REQUIRED ACTION: Within the data below, find the string "Lottery" and return each line where it occurs.

SUPPLIED INFORMATION Block Start

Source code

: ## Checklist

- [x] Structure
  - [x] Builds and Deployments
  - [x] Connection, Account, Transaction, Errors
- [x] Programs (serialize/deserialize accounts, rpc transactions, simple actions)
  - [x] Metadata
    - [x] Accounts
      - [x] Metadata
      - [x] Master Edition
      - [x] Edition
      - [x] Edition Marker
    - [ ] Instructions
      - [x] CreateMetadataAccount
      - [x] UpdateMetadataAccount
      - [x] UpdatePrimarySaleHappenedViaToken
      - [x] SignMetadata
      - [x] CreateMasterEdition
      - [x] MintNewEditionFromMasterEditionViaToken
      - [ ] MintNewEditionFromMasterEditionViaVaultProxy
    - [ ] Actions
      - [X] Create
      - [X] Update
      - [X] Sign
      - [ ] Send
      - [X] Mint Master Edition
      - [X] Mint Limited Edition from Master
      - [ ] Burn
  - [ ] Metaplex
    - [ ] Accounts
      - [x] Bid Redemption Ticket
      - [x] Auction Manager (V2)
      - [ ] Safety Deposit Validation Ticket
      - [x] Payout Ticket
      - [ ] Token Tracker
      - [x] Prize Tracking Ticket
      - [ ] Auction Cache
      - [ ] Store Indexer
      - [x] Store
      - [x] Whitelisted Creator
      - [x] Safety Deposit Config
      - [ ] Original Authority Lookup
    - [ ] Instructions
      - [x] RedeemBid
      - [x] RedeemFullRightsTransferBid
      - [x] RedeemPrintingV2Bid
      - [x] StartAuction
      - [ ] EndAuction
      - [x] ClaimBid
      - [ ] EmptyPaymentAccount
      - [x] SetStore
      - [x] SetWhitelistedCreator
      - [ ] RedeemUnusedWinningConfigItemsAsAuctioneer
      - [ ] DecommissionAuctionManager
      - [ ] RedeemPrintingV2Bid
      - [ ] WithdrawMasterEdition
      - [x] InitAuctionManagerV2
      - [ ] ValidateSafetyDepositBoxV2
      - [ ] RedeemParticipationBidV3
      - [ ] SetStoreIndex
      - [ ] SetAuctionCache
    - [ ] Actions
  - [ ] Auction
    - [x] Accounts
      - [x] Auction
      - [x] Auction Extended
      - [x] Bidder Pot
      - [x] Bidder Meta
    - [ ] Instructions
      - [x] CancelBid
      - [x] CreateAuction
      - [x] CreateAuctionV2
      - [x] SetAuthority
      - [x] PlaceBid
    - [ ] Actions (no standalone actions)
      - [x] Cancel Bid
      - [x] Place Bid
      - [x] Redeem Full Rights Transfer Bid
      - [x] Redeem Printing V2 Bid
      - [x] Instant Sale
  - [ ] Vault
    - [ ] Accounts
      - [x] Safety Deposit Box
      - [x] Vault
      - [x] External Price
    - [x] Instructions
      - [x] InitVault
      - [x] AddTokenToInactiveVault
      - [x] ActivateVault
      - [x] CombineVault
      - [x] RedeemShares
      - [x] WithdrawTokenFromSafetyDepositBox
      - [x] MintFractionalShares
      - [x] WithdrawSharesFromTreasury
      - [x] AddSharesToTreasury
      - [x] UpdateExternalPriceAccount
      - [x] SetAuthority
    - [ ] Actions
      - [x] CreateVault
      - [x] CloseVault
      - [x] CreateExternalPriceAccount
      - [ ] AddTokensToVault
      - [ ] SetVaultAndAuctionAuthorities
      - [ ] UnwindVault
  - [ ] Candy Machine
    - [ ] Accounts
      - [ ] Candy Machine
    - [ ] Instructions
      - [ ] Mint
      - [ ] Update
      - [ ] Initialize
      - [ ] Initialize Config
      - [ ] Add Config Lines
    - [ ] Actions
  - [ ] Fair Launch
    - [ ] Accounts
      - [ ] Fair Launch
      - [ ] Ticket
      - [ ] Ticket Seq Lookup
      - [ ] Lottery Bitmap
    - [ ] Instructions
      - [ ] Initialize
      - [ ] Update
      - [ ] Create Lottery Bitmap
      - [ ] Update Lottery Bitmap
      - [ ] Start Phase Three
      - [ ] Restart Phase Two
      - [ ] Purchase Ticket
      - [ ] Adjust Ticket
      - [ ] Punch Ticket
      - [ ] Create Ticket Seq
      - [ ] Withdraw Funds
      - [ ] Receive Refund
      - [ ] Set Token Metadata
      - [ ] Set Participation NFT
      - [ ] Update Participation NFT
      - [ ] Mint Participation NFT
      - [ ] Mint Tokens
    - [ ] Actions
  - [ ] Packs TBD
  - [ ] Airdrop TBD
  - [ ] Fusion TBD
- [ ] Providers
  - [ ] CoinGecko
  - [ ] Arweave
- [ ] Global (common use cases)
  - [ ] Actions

SUPPLIED INFORMATION Block End
SUPPLIED INFORMATION Block Start

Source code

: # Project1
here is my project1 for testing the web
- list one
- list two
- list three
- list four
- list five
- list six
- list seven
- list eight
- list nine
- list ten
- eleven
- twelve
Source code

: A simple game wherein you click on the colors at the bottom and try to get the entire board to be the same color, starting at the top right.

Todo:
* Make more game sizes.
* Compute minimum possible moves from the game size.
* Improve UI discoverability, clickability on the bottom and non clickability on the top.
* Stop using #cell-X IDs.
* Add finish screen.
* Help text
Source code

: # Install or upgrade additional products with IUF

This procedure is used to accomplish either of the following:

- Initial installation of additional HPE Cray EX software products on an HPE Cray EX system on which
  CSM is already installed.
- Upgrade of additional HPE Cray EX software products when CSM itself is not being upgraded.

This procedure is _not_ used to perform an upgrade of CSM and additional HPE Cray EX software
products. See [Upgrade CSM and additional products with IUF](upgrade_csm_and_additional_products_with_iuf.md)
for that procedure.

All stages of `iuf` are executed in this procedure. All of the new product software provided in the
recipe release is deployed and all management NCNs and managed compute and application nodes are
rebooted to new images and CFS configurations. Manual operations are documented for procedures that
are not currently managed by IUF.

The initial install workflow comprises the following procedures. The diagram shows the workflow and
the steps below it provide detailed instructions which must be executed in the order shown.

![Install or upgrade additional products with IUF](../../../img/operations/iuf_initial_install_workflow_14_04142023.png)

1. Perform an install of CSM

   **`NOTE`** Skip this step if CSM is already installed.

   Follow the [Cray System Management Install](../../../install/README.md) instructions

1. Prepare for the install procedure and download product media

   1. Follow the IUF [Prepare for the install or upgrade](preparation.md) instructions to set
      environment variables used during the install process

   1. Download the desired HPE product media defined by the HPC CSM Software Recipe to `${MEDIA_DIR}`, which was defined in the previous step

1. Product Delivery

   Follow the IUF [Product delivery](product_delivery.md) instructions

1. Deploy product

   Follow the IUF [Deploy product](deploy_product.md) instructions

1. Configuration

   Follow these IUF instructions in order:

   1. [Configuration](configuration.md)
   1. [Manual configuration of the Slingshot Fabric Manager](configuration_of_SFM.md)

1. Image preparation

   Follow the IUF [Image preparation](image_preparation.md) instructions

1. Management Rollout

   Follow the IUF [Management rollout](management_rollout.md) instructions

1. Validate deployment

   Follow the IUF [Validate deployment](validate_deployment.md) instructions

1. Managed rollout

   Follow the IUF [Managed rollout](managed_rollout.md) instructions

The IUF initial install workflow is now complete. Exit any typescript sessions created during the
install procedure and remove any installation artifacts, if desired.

SUPPLIED INFORMATION Block End

RESPONSE:
      - [ ] Lottery Bitmap
      - [ ] Create Lottery Bitmap
      - [ ] Update Lottery Bitmap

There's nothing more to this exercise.